The article mentions using Ctrl-O for navigating backwards in your jumps, but much more useful for going through tags (Ctrl-]) is Ctrl-T. This way, you can dive into a tag, go anywhere in that file (or subsequent files), and Ctrl-T will pop you back to where you followed the tag from.

If you have ambiguous tags (such as an open() method that is found across several different classes and files), you can use :ts to pick the right method to go to, and not lose your tag navigation stack.

Ctrl-] and Ctrl-T, once you set up tags for your project, are indispensable when traversing through code.


Nice, I didn't know Ctrl-T. I usually use ^ or g; to go back.

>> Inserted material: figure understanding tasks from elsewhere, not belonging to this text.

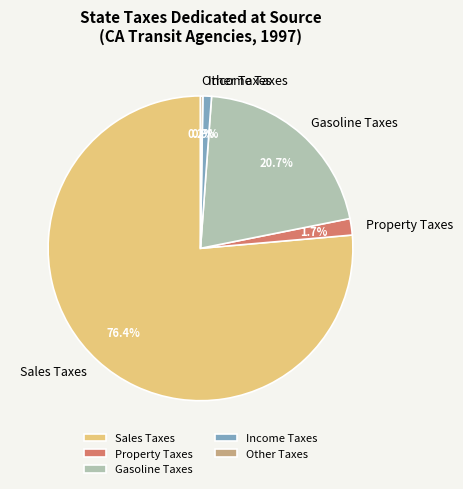

Is there a majority slice in this chart?

Yes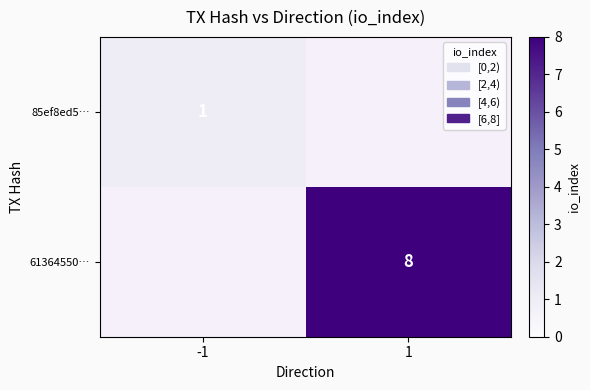

What is the spread (max minus min) of values at 1?

8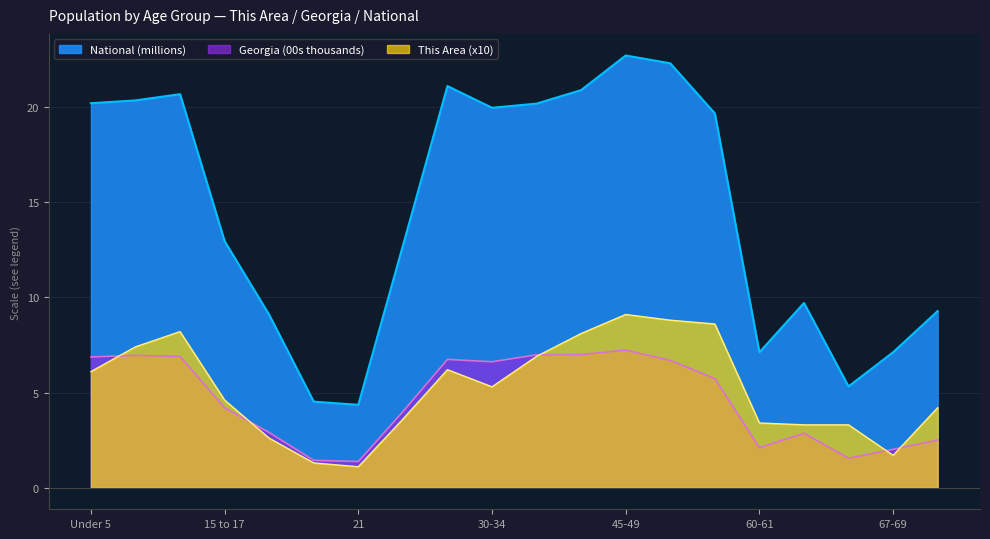

Is it true that This Area equals 1.8 at 62-64?

False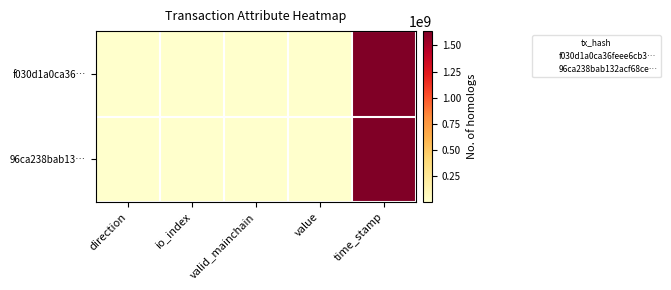

Between direction and value, which series saw the biggest shift?

f030d1a0ca36…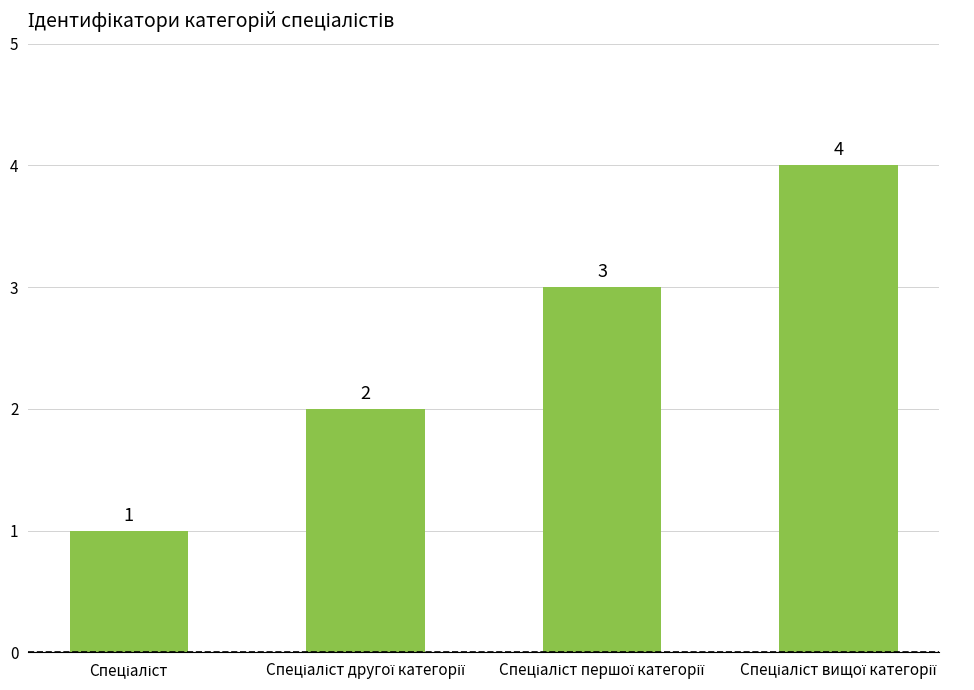

What is the value of the 4th bar from the left?

4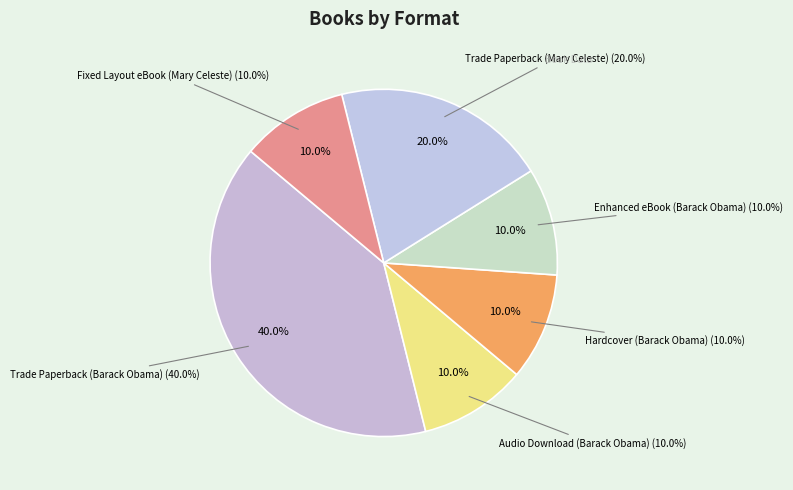

Count the number of slices in the pie.

6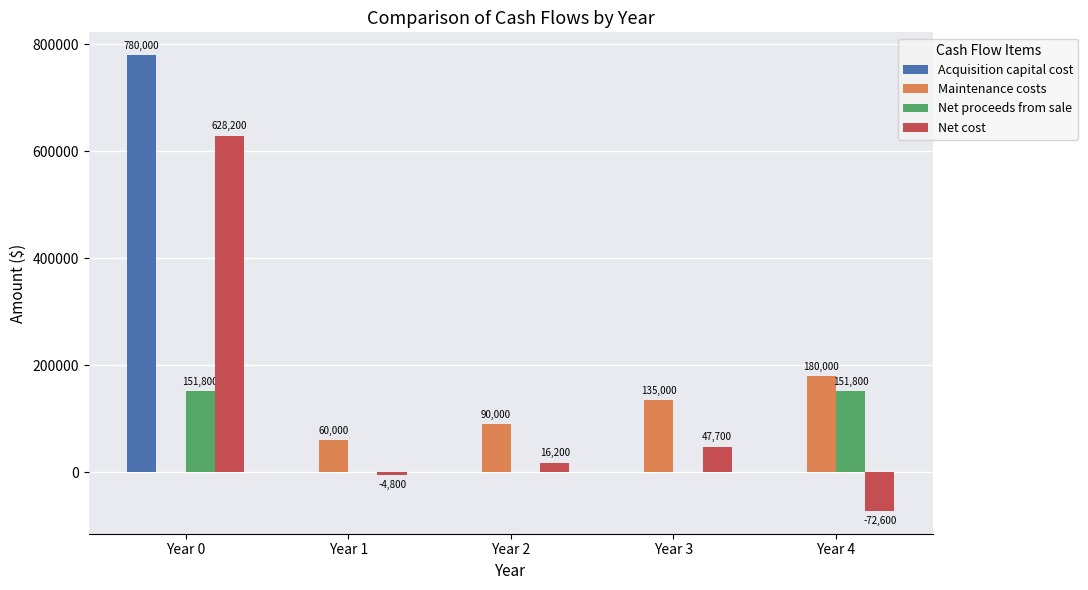

What is the sum of the Maintenance costs values at Year 1 and Year 3?

195000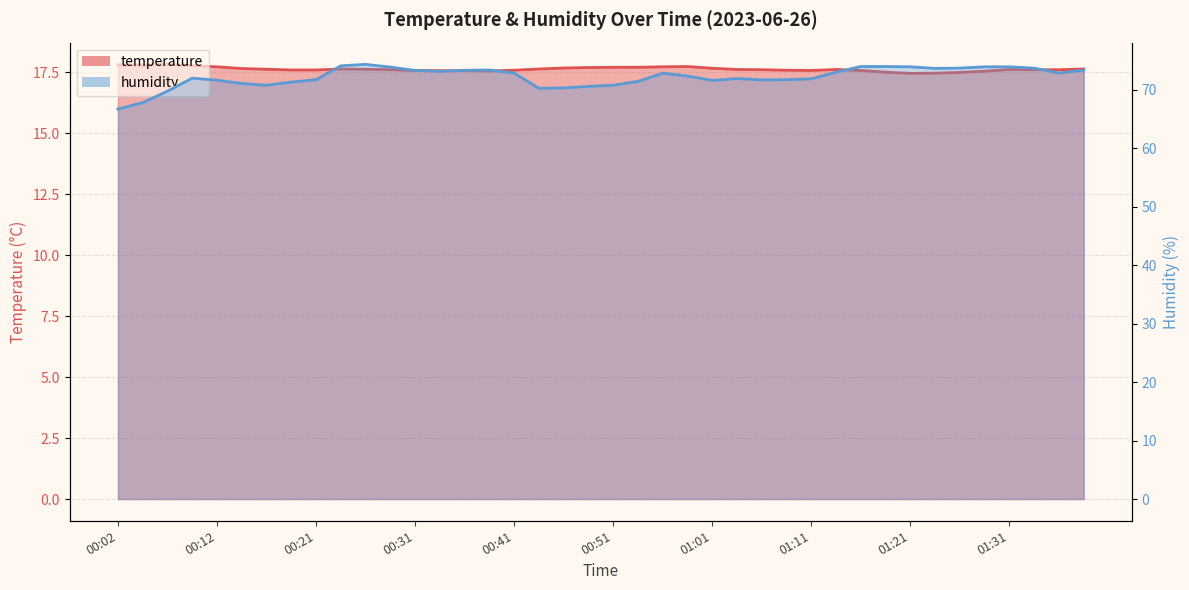

What is the label of the 1st point from the right?

01:38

What's the equivalent for emacs? I usually just M-, til I get back


To open a tag in a tab instead of a split, I use:

map <C-\> :tab split<CR>:exec("tag ".expand("<cword>"))<CR>


And to open a file under the cursor in a tab you can use:

  <C-w>gF
I map it to F9 along with a :tabm to make the new tab the last one in the list:

  nmap <F9> <C-W>gF:tabm<CR>
It's worth noting that if the filename has a colon followed by a line number on the end of it, your cursor will be placed on that line. E.g, <F9> with the cursor on the following:

  ~/.vimrc:40
Would open ~/.vimrc in a new tab, make it the last tab and place your cursor on line 40.

Grep and ack (and I'm sure other tools) use this line number format in their output when searching across multiple files. I often make use of this by piping the output of such a command into a new vim buffer:

  grep -Hnri 'some string or other' * | vim -
Then I use vim to search, further filter and open the files in tabs with my <F9> mapping, jumping straight to the specific line that matched my original search.